What to do: Output all of the text in this data line for line, with no changes. Omit the pictures from your answer.

[Transcribed page contents]
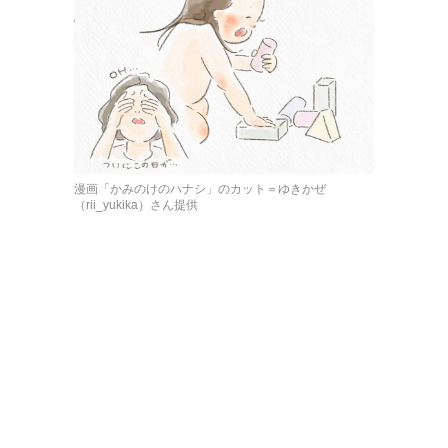
漫画「かみのけのハナシ」のカット＝ゆきかぜ
（rii_yukika）さん提供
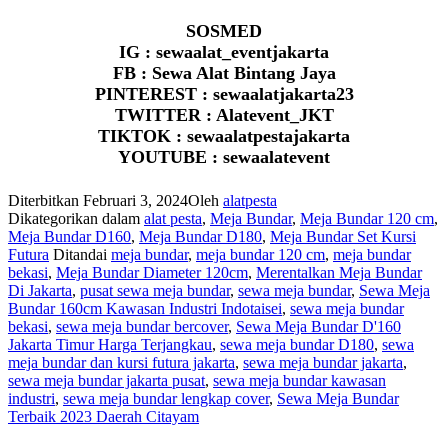
SOSMED
IG : sewaalat_eventjakarta
FB : Sewa Alat Bintang Jaya
PINTEREST : sewaalatjakarta23
TWITTER : Alatevent_JKT
TIKTOK : sewaalatpestajakarta
YOUTUBE : sewaalatevent
Diterbitkan
Februari 3, 2024
Oleh
alatpesta
Dikategorikan dalam
alat pesta
,
Meja Bundar
,
Meja Bundar 120 cm
,
Meja Bundar D160
,
Meja Bundar D180
,
Meja Bundar Set Kursi
Futura
Ditandai
meja bundar
,
meja bundar 120 cm
,
meja bundar
bekasi
,
Meja Bundar Diameter 120cm
,
Merentalkan Meja Bundar
Di Jakarta
,
pusat sewa meja bundar
,
sewa meja bundar
,
Sewa Meja
Bundar 160cm Kawasan Industri Indotaisei
,
sewa meja bundar
bekasi
,
sewa meja bundar bercover
,
Sewa Meja Bundar D'160
Jakarta Timur Harga Terjangkau
,
sewa meja bundar D180
,
sewa
meja bundar dan kursi futura jakarta
,
sewa meja bundar jakarta
,
sewa meja bundar jakarta pusat
,
sewa meja bundar kawasan
industri
,
sewa meja bundar lengkap cover
,
Sewa Meja Bundar
Terbaik 2023 Daerah Citayam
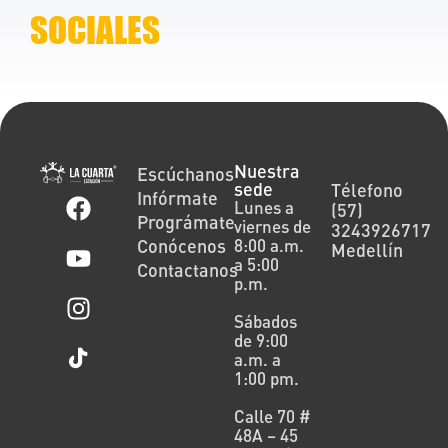
SOCIALES
Nuestra
Escúchanos
sede
Télefono
Infórmate
Lunes a
(57)
Prográmate
viernes de
3243926717
Conócenos
8:00 a.m.
Medellín
a 5:00
Contactanos
p.m.
Sábados
de 9:00
a.m. a
1:00 pm.
Calle 70 #
48A – 45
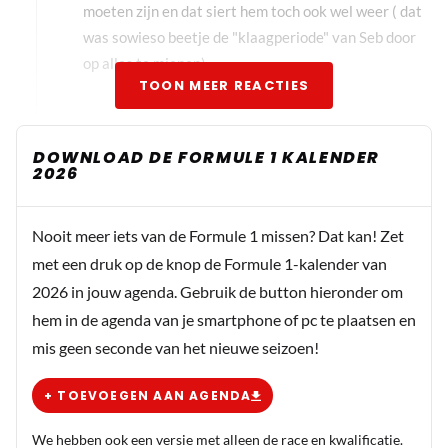
moeten zijn en dat siert hem toch ook wel weer ( dat
was sowieso beetje de "klaagperiode" van Seb door
op alles te miepen)
TOON MEER REACTIES
Closecall
DOWNLOAD DE FORMULE 1 KALENDER
11 november 2025 17:47
2026
@Pascale Daniel ook pas nadat Max al maanden bij Red
Bull reed. Toen Max bij Toro Rosso en het eerste paar
Nooit meer iets van de Formule 1 missen? Dat kan! Zet
maanden bij RBR reed absoluut niet.
met een druk op de knop de Formule 1-kalender van
2026 in jouw agenda. Gebruik de button hieronder om
Dit bericht is aangepast op:
11-11
hem in de agenda van je smartphone of pc te plaatsen en
mis geen seconde van het nieuwe seizoen!
Pascale
11 november 2025 22:56
+ TOEVOEGEN AAN AGENDA
Dan heb ik dat verkeerd in mijn herinnering. Dacht
dat Max in begin vooral met hem contact had en er
We hebben ook een versie met alleen de race en kwalificatie.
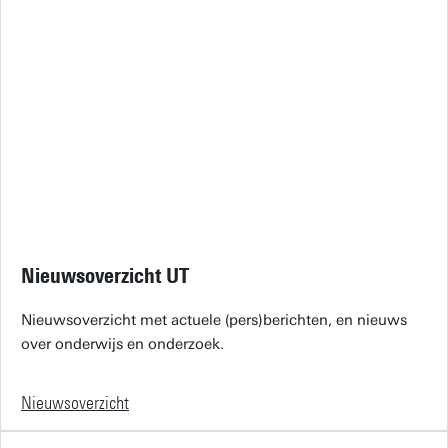
Nieuwsoverzicht UT
Nieuwsoverzicht met actuele (pers)berichten, en nieuws
over onderwijs en onderzoek.
Nieuwsoverzicht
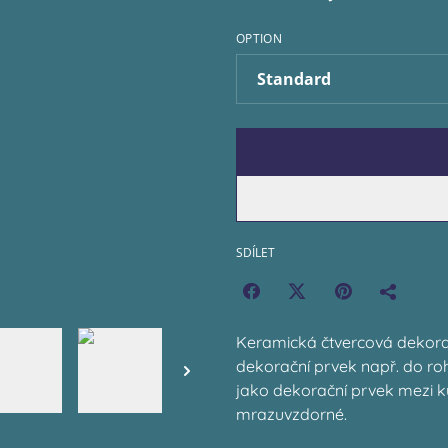
OPTION
SDÍLET
Keramická čtvercová dekora
dekorační prvek např. do r
jako dekorační prvek mezi k
mrazuvzdorné.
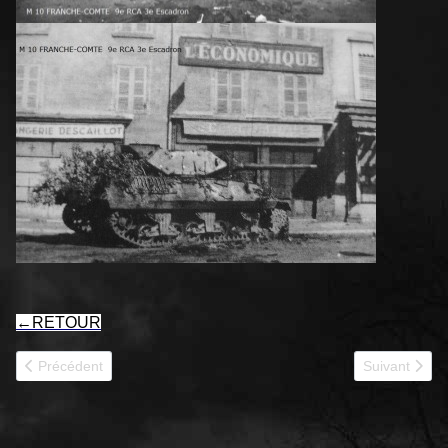
←
RETOUR
Article précédent : FOUDRE RBFM
Article sui
Précédent
Suivant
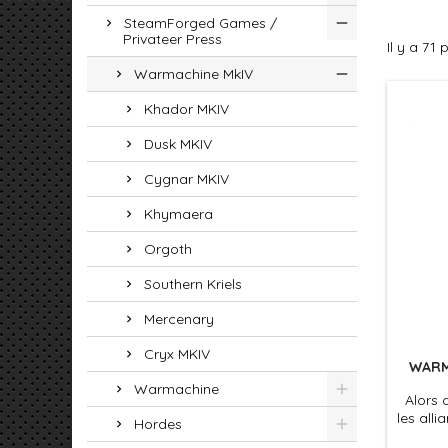
SteamForged Games /
Privateer Press
Il y a 71 
Warmachine MkIV
Khador MKIV
Dusk MKIV
Cygnar MKIV
Khymaera
Orgoth
Southern Kriels
Mercenary
Cryx MKIV
WARM
Warmachine
Alors 
les all
Hordes
im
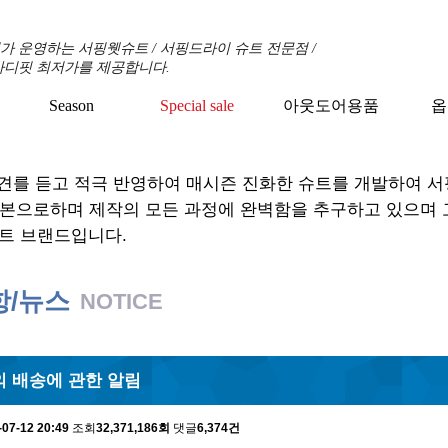
 운영하는 서핑웻슈트 / 서핑드라이 슈트 전문점 /
바디핏 최저가를 제공합니다.
Season
Special sale
아웃도어용품
옵
+
+
+
견를 듣고 적극 반영하여 매시즌 진화한 슈트를 개발하여 
기본으로하며 제작의 모든 과정에 완벽함을 추구하고 있으며
트 브랜드입니다.
항/뉴스
NOTICE
 배송에 관한 알림
-07-12 20:49
조회
32,371,186회
댓글
6,374건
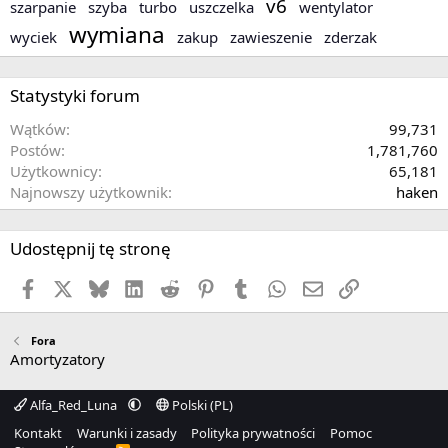
v6
szarpanie
szyba
turbo
uszczelka
wentylator
wymiana
wyciek
zakup
zawieszenie
zderzak
Statystyki forum
Wątków
99,731
Postów
1,781,760
Użytkownicy
65,181
Najnowszy użytkownik
haken
Udostępnij tę stronę
Facebook
X
Bluesky
LinkedIn
Reddit
Pinterest
Tumblr
WhatsApp
Email
Link
Fora
Amortyzatory
Alfa_Red_Luna
Polski (PL)
Kontakt
Warunki i zasady
Polityka prywatności
Pomoc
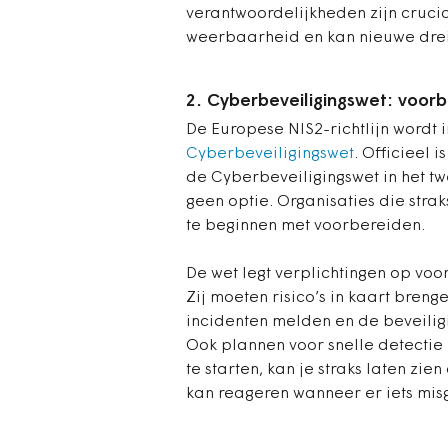
verantwoordelijkheden zijn crucia
weerbaarheid en kan nieuwe dre
2. Cyberbeveiligingswet: voorb
De Europese NIS2-richtlijn wordt
Cyberbeveiligingswet
. Officieel 
de Cyberbeveiligingswet in het t
geen optie. Organisaties die stra
te beginnen met voorbereiden.
De wet legt verplichtingen op voor
Zij moeten risico’s in kaart bre
incidenten melden en de beveiligi
Ook plannen voor snelle detectie e
te starten, kan je straks laten zien
kan reageren wanneer er iets mis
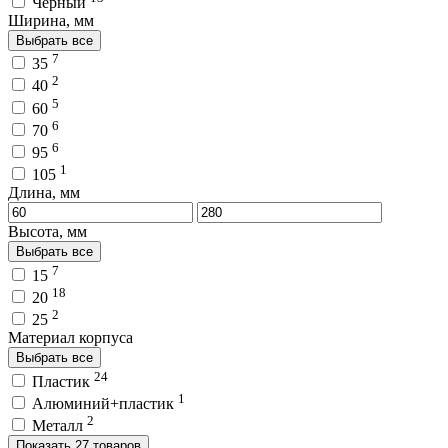
Чёрный
Ширина, мм
Выбрать все
7
35
2
40
5
60
6
70
6
95
1
105
Длина, мм
Высота, мм
Выбрать все
7
15
18
20
2
25
Материал корпуса
Выбрать все
24
Пластик
1
Алюминий+пластик
2
Металл
Показать 27 товаров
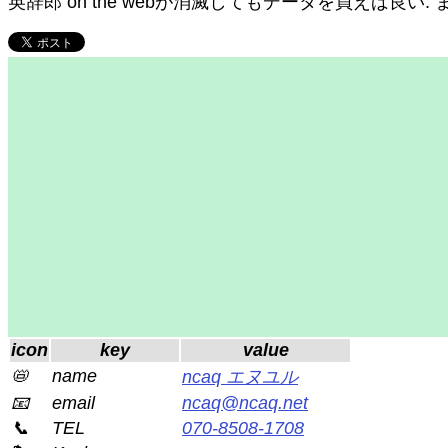
英辞郎 on the webが消滅してもデータを買えば良い.
icon
key
value
📛
name
ncaq エヌユル
📧
email
ncaq@ncaq.net
📞
TEL
070-8508-1708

Output below:
漫画「かみのけのハナシ」のカット＝ゆきかぜ
（rii_yukika）さん提供
SOSMED
IG : sewaalat_eventjakarta
FB : Sewa Alat Bintang Jaya
PINTEREST : sewaalatjakarta23
TWITTER : Alatevent_JKT
TIKTOK : sewaalatpestajakarta
YOUTUBE : sewaalatevent
Diterbitkan
Februari 3, 2024
Oleh
alatpesta
Dikategorikan dalam
alat pesta
,
Meja Bundar
,
Meja Bundar 120 cm
,
Meja Bundar D160
,
Meja Bundar D180
,
Meja Bundar Set Kursi
Futura
Ditandai
meja bundar
,
meja bundar 120 cm
,
meja bundar
bekasi
,
Meja Bundar Diameter 120cm
,
Merentalkan Meja Bundar
Di Jakarta
,
pusat sewa meja bundar
,
sewa meja bundar
,
Sewa Meja
Bundar 160cm Kawasan Industri Indotaisei
,
sewa meja bundar
bekasi
,
sewa meja bundar bercover
,
Sewa Meja Bundar D'160
Jakarta Timur Harga Terjangkau
,
sewa meja bundar D180
,
sewa
meja bundar dan kursi futura jakarta
,
sewa meja bundar jakarta
,
sewa meja bundar jakarta pusat
,
sewa meja bundar kawasan
industri
,
sewa meja bundar lengkap cover
,
Sewa Meja Bundar
Terbaik 2023 Daerah Citayam
SOCIALES
Nuestra
Escúchanos
sede
Télefono
Infórmate
Lunes a
(57)
Prográmate
viernes de
3243926717
Conócenos
8:00 a.m.
Medellín
a 5:00
Contactanos
p.m.
Sábados
de 9:00
a.m. a
1:00 pm.
Calle 70 #
48A – 45
moeten zijn en dat siert hem toch ook wel weer ( dat
was sowieso beetje de "klaagperiode" van Seb door
op alles te miepen)
TOON MEER REACTIES
Closecall
DOWNLOAD DE FORMULE 1 KALENDER
11 november 2025 17:47
2026
@Pascale Daniel ook pas nadat Max al maanden bij Red
Bull reed. Toen Max bij Toro Rosso en het eerste paar
Nooit meer iets van de Formule 1 missen? Dat kan! Zet
maanden bij RBR reed absoluut niet.
met een druk op de knop de Formule 1-kalender van
2026 in jouw agenda. Gebruik de button hieronder om
Dit bericht is aangepast op:
11-11
hem in de agenda van je smartphone of pc te plaatsen en
mis geen seconde van het nieuwe seizoen!
Pascale
11 november 2025 22:56
+ TOEVOEGEN AAN AGENDA
Dan heb ik dat verkeerd in mijn herinnering. Dacht
dat Max in begin vooral met hem contact had en er
We hebben ook een versie met alleen de race en kwalificatie.
Nieuwsoverzicht UT
Nieuwsoverzicht met actuele (pers)berichten, en nieuws
over onderwijs en onderzoek.
Nieuwsoverzicht
OPTION
SDÍLET
Keramická čtvercová dekora
dekorační prvek např. do r
jako dekorační prvek mezi k
mrazuvzdorné.
←
RETOUR
Article précédent : FOUDRE RBFM
Article sui
Précédent
Suivant
SteamForged Games /
Privateer Press
Il y a 71 
Warmachine MkIV
Khador MKIV
Dusk MKIV
Cygnar MKIV
Khymaera
Orgoth
Southern Kriels
Mercenary
Cryx MKIV
WARM
Warmachine
Alors 
les all
Hordes
im
 운영하는 서핑웻슈트 / 서핑드라이 슈트 전문점 /
바디핏 최저가를 제공합니다.
Season
Special sale
아웃도어용품
옵
+
+
+
견를 듣고 적극 반영하여 매시즌 진화한 슈트를 개발하여 
기본으로하며 제작의 모든 과정에 완벽함을 추구하고 있으며
트 브랜드입니다.
항/뉴스
NOTICE
 배송에 관한 알림
-07-12 20:49
조회
32,371,186회
댓글
6,374건
v6
szarpanie
szyba
turbo
uszczelka
wentylator
wymiana
wyciek
zakup
zawieszenie
zderzak
Statystyki forum
Wątków
99,731
Postów
1,781,760
Użytkownicy
65,181
Najnowszy użytkownik
haken
Udostępnij tę stronę
Facebook
X
Bluesky
LinkedIn
Reddit
Pinterest
Tumblr
WhatsApp
Email
Link
Fora
Amortyzatory
Alfa_Red_Luna
Polski (PL)
Kontakt
Warunki i zasady
Polityka prywatności
Pomoc
verantwoordelijkheden zijn crucia
weerbaarheid en kan nieuwe dre
2. Cyberbeveiligingswet: voorb
De Europese NIS2-richtlijn wordt
Cyberbeveiligingswet
. Officieel 
de Cyberbeveiligingswet in het t
geen optie. Organisaties die stra
te beginnen met voorbereiden.
De wet legt verplichtingen op voor
Zij moeten risico’s in kaart bre
incidenten melden en de beveiligi
Ook plannen voor snelle detectie e
te starten, kan je straks laten zien
kan reageren wanneer er iets mis
Чёрный
Ширина, мм
Выбрать все
7
35
2
40
5
60
6
70
6
95
1
105
Длина, мм
Высота, мм
Выбрать все
7
15
18
20
2
25
Материал корпуса
Выбрать все
24
Пластик
1
Алюминий+пластик
2
Металл
Показать 27 товаров
英辞郎 on the webが消滅してもデータを買えば良い.
icon
key
value
📛
name
ncaq エヌユル
📧
email
ncaq@ncaq.net
📞
TEL
070-8508-1708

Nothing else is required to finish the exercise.